My last many years with film were spent using Fuji Provia 100, which is probably the best slide film I ever used. After buying my first digital SLR I haven't shot a single roll.

I switched to digital and never looked back. Until now where I'm scanning really old slides and going sentimental.

Winter strawberries
[Dynax 7, Sigma 24-70mm f2.8, Provia 100, HS-5600 flash, Nikon LS-2000 scanner]

Scanning process

The process of scanning slides is a cumbersome one no matter what people might say.

You have to take great care in every step, and the physical handling alone takes time. My LS-2000 scanner is set up to handle framed slides, but it has a special frame for film strips -- cut or in rows.

A framed slide just needs to be cleaned before scanning. I have a combined brush and blower that I use, and with that I can remove most dust. I usually use the reflections from a lamp in the slide to see whether any dust is left on the surfaces.

Then it goes into the scanner. I create a preview, which I use to manually adjust levels and colors. This has to be done for each individual slide, and it is my experience that time invested here is well given out. I use the scanner's ICE dust-removal system, but usually don't let the scanner software do anything else.

The scan takes the time it takes -- which can be quite a while for a high resolution image. After that I save the untouched original as a Photoshop-file, and keep that for eternity. All modified images are saved under a new name. One of the most important modifications is getting rid of the rest of the dust. There is almost always something left no matter how carefully I have cleaned the slide before scanning. The black rims from the slide also go and I usually adjust levels, colors and saturation just a bit to get the result I want.

Finally I save the image in JPG-format at full resolution, which is what I use for further work and distribution.

Thousands of slides

I have scanned thousands of slides in this scanner, and have thousands yet to scan. In one room in the house I have a stack of slide magazines so large I don't want to be reminded. I'm not scanning all slides, but still I work my way through the piles, and try to get the best of my back catalog digitized.

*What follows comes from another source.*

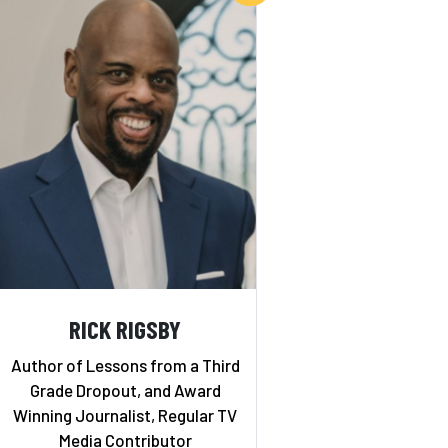
RICK RIGSBY
Author of Lessons from a Third
Grade Dropout, and Award
Winning Journalist, Regular TV
Media Contributor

The LS-2000 is fine for the job. Often when I work, I just have a bunch of slides that I systematically feed into the scanner and scan and save. This way I can actually get quite few pictures through the process in a day, and still do something meaningful (like making money).

I have never considered getting the slide feeder, which is available for this scanner. I still adjust every single slide, and I'm not sure about the quality of the scans if they were done automatically.